In applying the above to the merchandise in the protested
entry, we note that the expression "worked monumental or building
stone" for purposes of heading 6802 applies to the varieties of
stone referred to in heading 2515 or 2516, among other types of
natural stone (see Chapter 68, Note 2, HTSUS). Serpentine is one
of the varieties of stone referred to in heading 2516 (see EN
25.16). Thus, heading 6802 provides, among other things, for
worked monumental or building stone of serpentine. As in ruling
HQ 960193, the fireplace surrounds have been further processed
than mere shaping into blocks, sheets or slabs by splitting,
roughly cutting or squaring, or squaring by sawing (see EN
68.02). Accordingly, the merchandise is described in heading
6802. The protestant contends that the merchandise, described by
the protestant as being of "serpentine," should be classified
under subheading 6802.91.05, HTSUS, as slabs of marble. Because
geological serpentine is a different stone that geological
marble, and because stones are classified based on their
geological makeup, the serpentine stone articles in this case may
not be classified under subheading 6802.91.05, HTSUS (see HRL
085266, dated September 9, 1989, and HQ 952679, dated January 26,
1993). The proper classification of the fireplace surrounds of
serpentine stone in this case is subheading 6802.99.00, HTSUS.

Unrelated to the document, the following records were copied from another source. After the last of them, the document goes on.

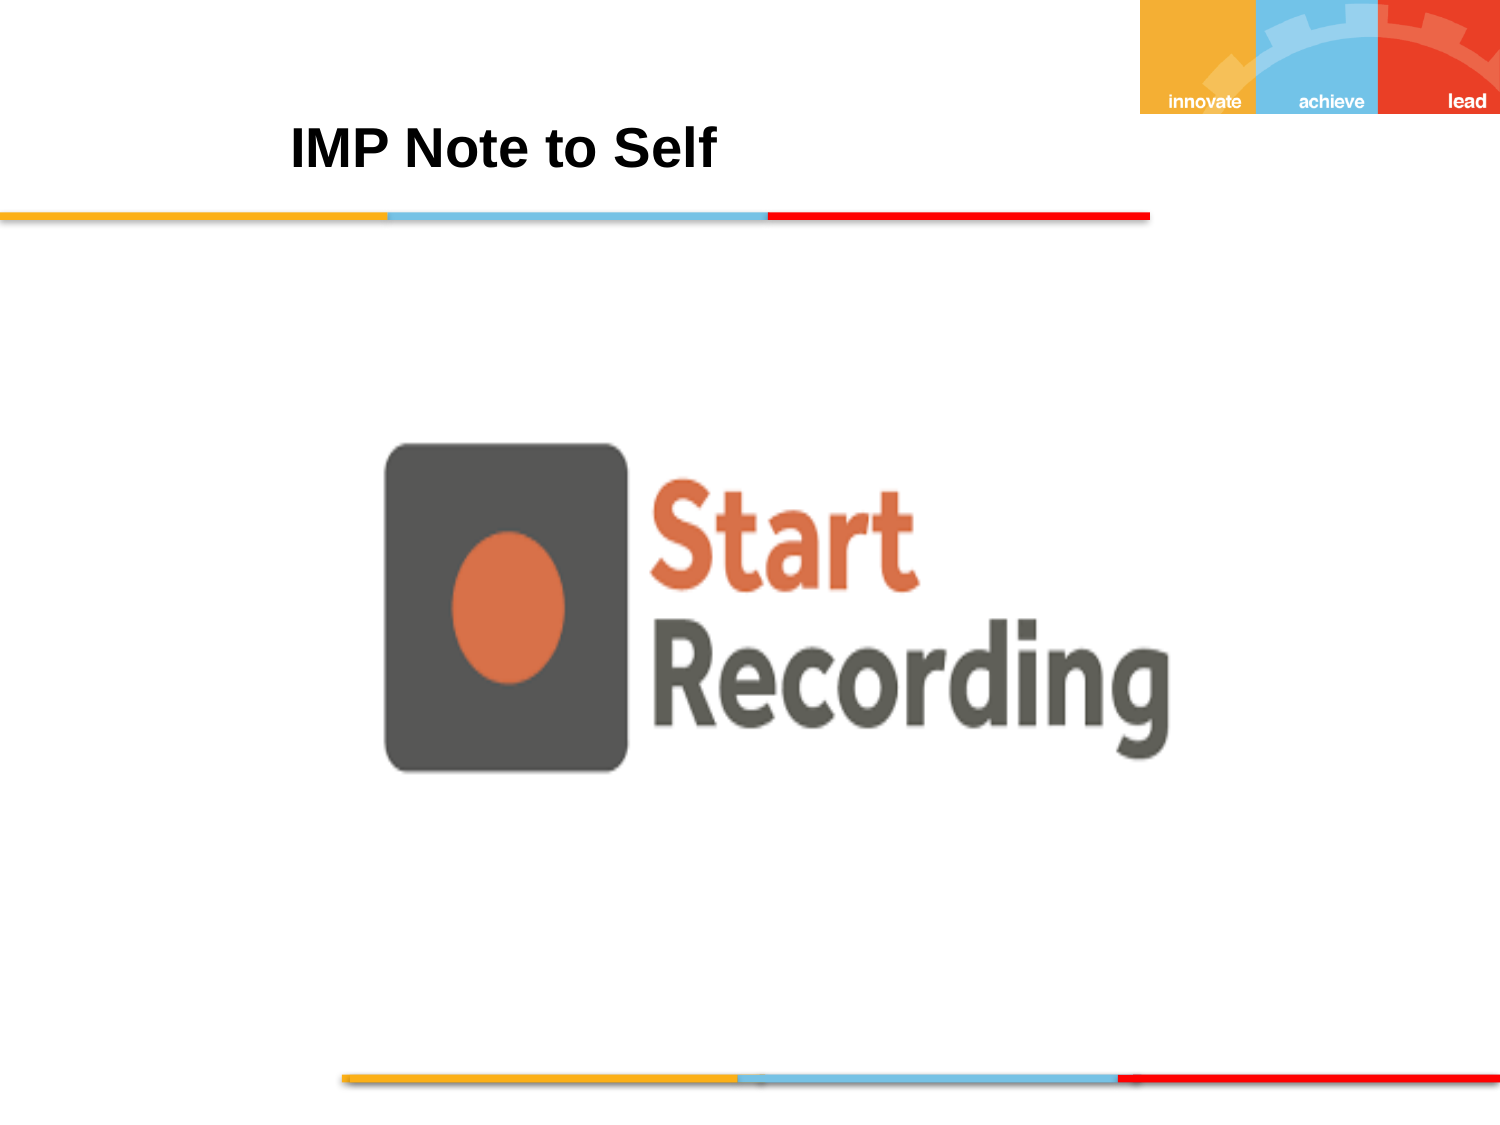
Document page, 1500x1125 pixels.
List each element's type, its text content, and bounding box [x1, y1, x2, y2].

picture [359, 402, 1194, 811]
picture [1140, 0, 1500, 114]
title IMP Note to Self [243, 75, 1131, 216]
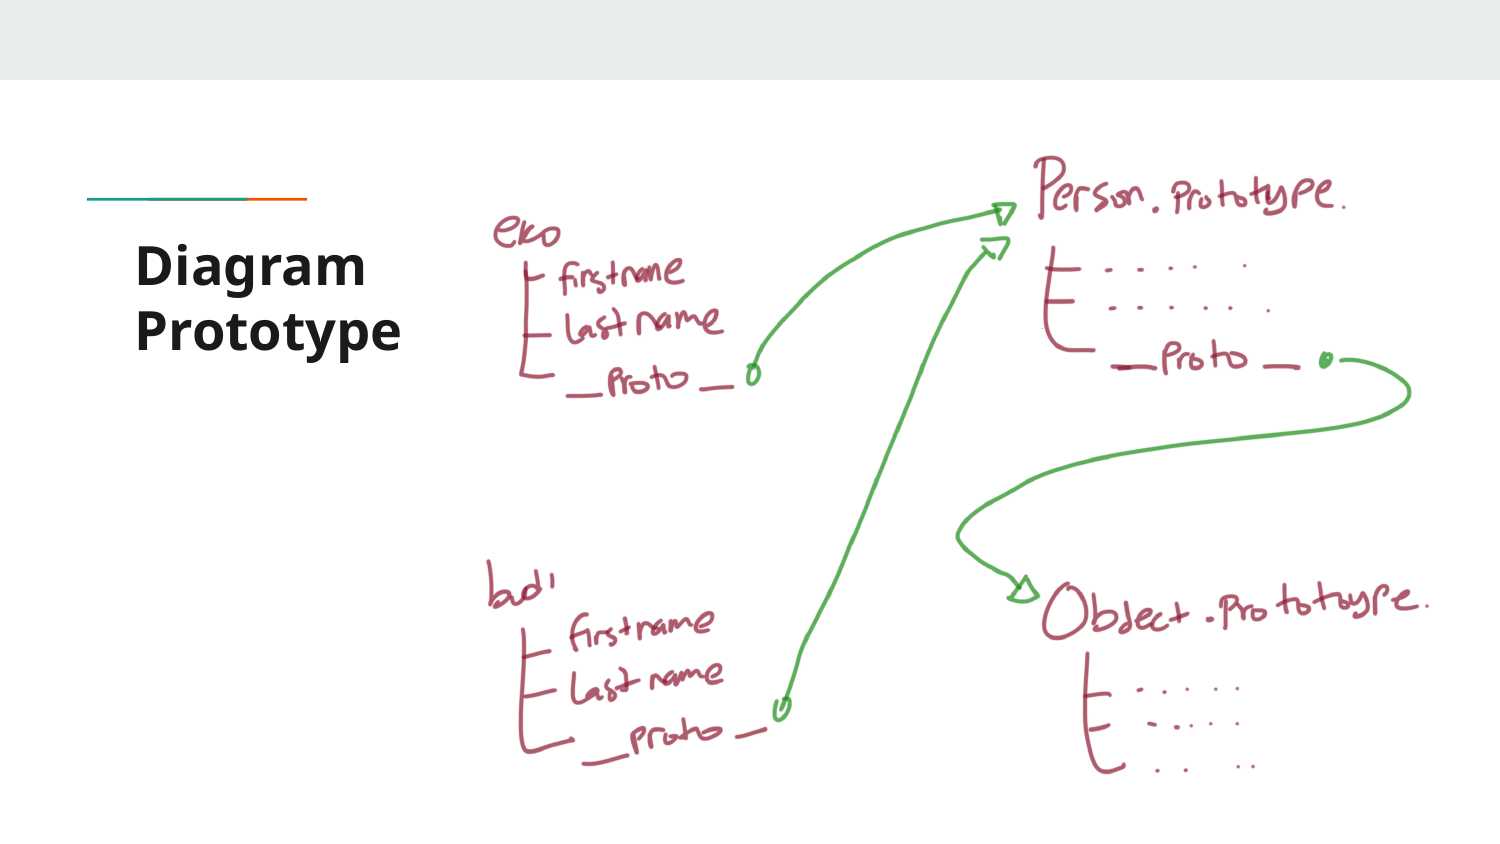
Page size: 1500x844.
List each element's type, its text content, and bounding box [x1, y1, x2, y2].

As for the individual slabs, although they are invoiced as
"granite" the protest describes all merchandise in the entry as
"flat, rectangular slabs of serpentine stone finished on one
side." Assuming that this is correct, the slabs are properly
classified in subheading 6802.99.00, HTSUS. They are so
classified whether consisting of individual slabs (see, e.g.,
ruling HQ 952679, dated January 26, 1993) or of unassembled
serpentine fireplace surrounds (see above).
HOLDING:
(1) The reliquidations of the protested entry, the first
reliquidation 91 days after initial liquidation and the second
154 days after the initial liquidation, are invalid and were
voided because each reliquidation was timely protested. The
initial liquidation is the "final and conclusive" decision by
Customs regarding the protested entry, and the protest must
therefore be granted.
(2) Under the authority of GRI 1, the serpentine stone
fireplace surrounds and individual slabs are provided for in
heading 6802. They are classifiable in subheading 6802.99.00,
HTSUS (although, because the reliquidations of the protested
entry are voided, the initial liquidation of the protested entry
is "final and conclusive").
The protest is GRANTED. In accordance with Section
3A(11)(b) of Customs Directive 099 3550-065, dated August 4,
1993, Subject: Revised Protest Directive, this decision should
be mailed, with the Customs Form 19, by your office to the
protestant no later than 60 days from the date of this letter.
Any reliquidation of the entry in accordance with the decision
must be accomplished prior to mailing of the decision. Sixty
days from the date of the decision the Office of Regulations and
Rulings will take steps to make the decision available to Customs
personnel via the Customs Rulings Module in ACS and the public
via the Diskette Subscription Service, Freedom of Information
Act, and other public access channels.